SAC O’Brien was previously the Special Agent in Charge of the Phoenix Field Division, was later promoted to the Deputy Assistant Director of ATF, but then stepped down to the position in Tampa. Whether the allegations of our source refer to the ongoing Operation Castaway remains at this hour unclear, but our source is certain that O'Brien has allowed the "walking" of straw-purchased firearms to Honduras using the same failed strategy as the Phoenix Field Division's Operation Fast and Furious. That Operation Castaway involved arms smuggling to Honduras is also certain.

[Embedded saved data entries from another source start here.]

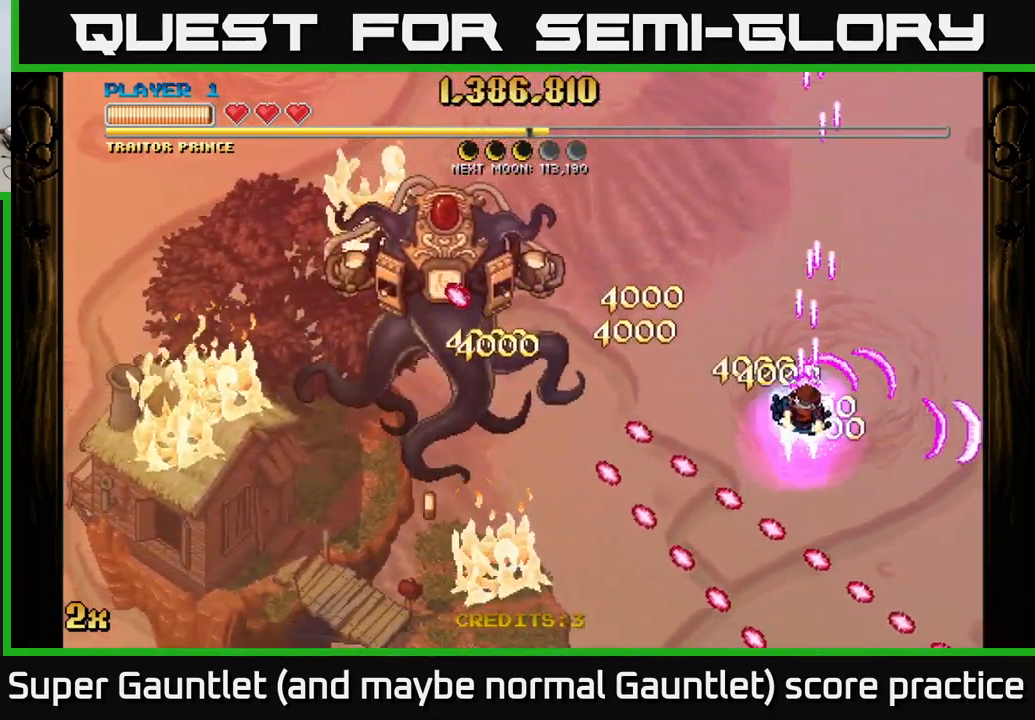
{"buttons": ["A"], "left_stick": "down", "right_stick": "center", "events": [[150, "X", "up"], [283, "left_stick", "down"]]}
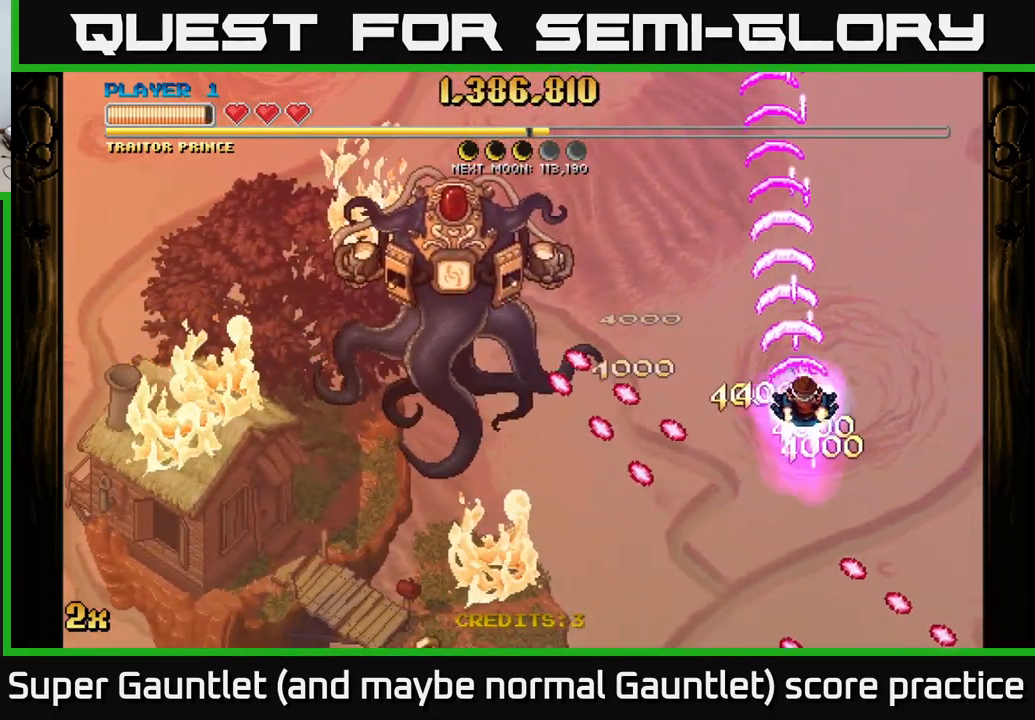
{"buttons": ["A"], "left_stick": "up", "right_stick": "center", "events": [[67, "left_stick", "up-right"], [267, "left_stick", "up-left"], [333, "X", "down"], [417, "left_stick", "up"], [483, "X", "up"]]}
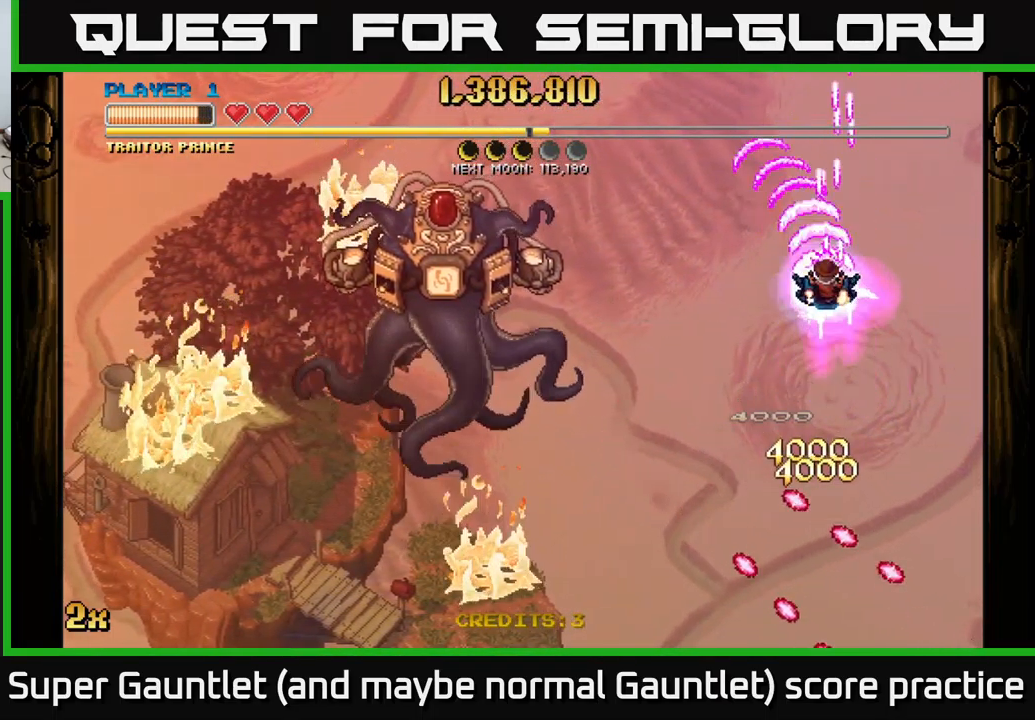
{"buttons": ["A"], "left_stick": "down", "right_stick": "center", "events": [[100, "left_stick", "center"], [150, "left_stick", "down"]]}
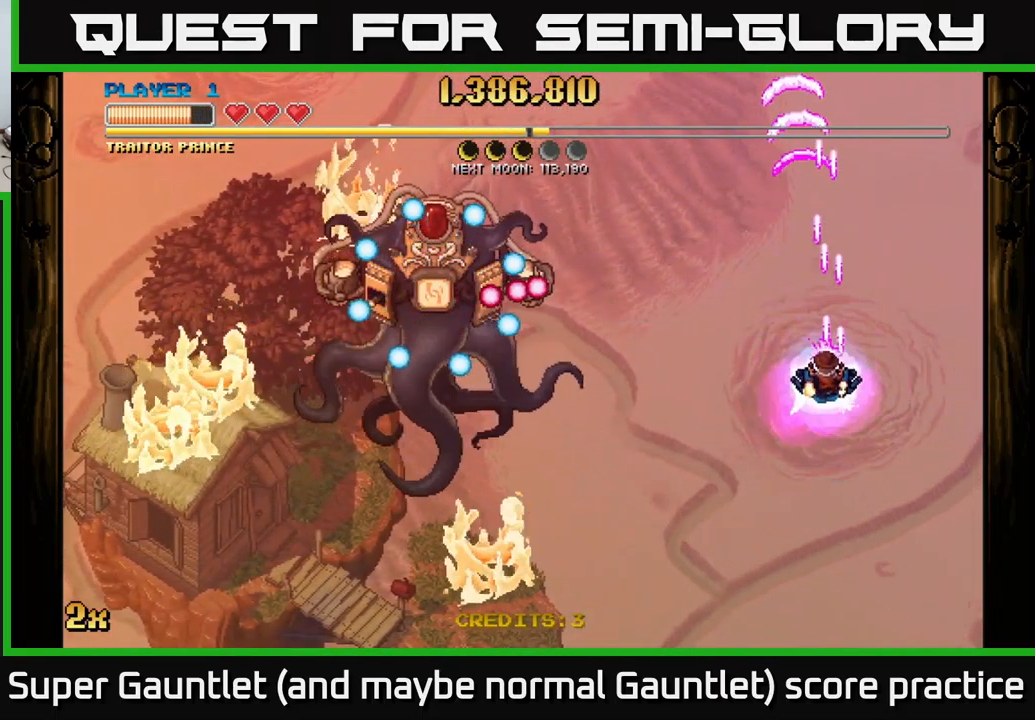
{"buttons": ["A"], "left_stick": "down", "right_stick": "center", "events": []}
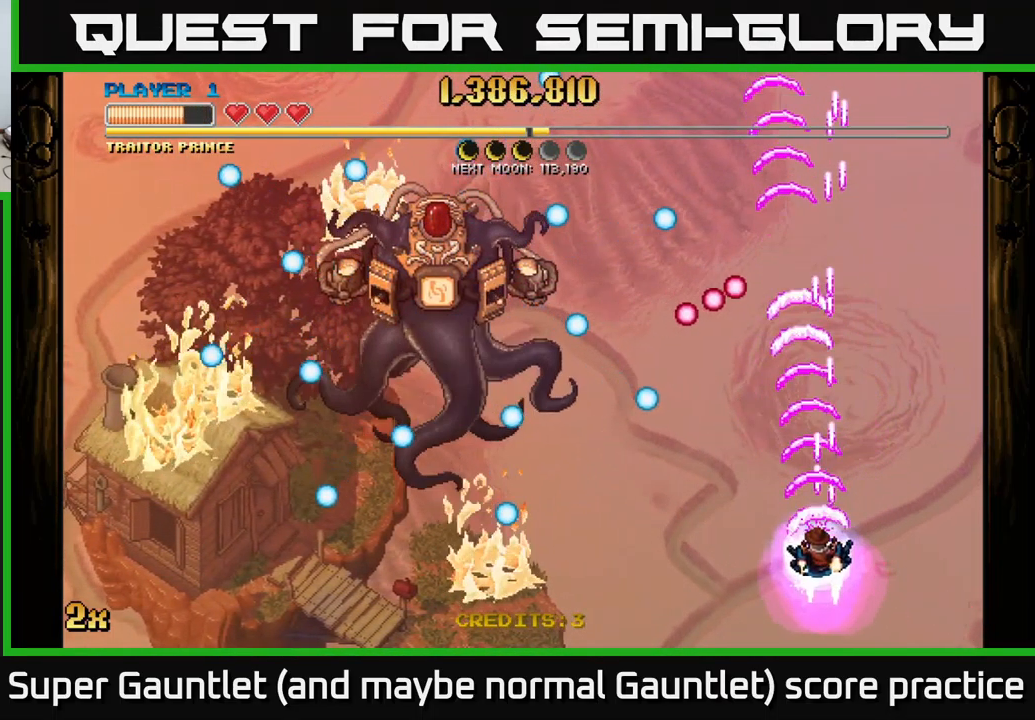
{"buttons": ["A"], "left_stick": "up", "right_stick": "center", "events": [[183, "left_stick", "left"], [200, "X", "down"], [233, "left_stick", "up-left"], [300, "X", "up"], [434, "left_stick", "up"]]}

"This is confirmed as accurate," the correspondence continued. "There are emails in existence where O’Brien has advised those involved that Tampa does not have to report their walked guns because Tampa FD is not a part of Southwest Border or Project Gunrunner."

"From a first person source she is sh*tting herself trying to cover it up," the report stated
Oh, this is just friggin' wonderful, isn't it? Honduras? Why?
First, and this is important to understand: the Tampa operation proves beyond a shadow of a doubt that "Project Gunwalker" was a national strategy, not a Phoenix aberration. The "major media" has been slow to understand this. They have ignored the fact that the Houston Field Division had to have played a supervisory role in known straw buying incidents in Dallas and Columbus NM as they are in their area of operations, not Phoenix's. Original reporting on this subject from Texas has been pitiful.

Second, Honduras is where the action is.
Honduran officials report that Mexican drug traffickers are expanding their activities in the country and forming links with local bosses in four different provinces, fuelling concerns that organized crime is overwhelming the region.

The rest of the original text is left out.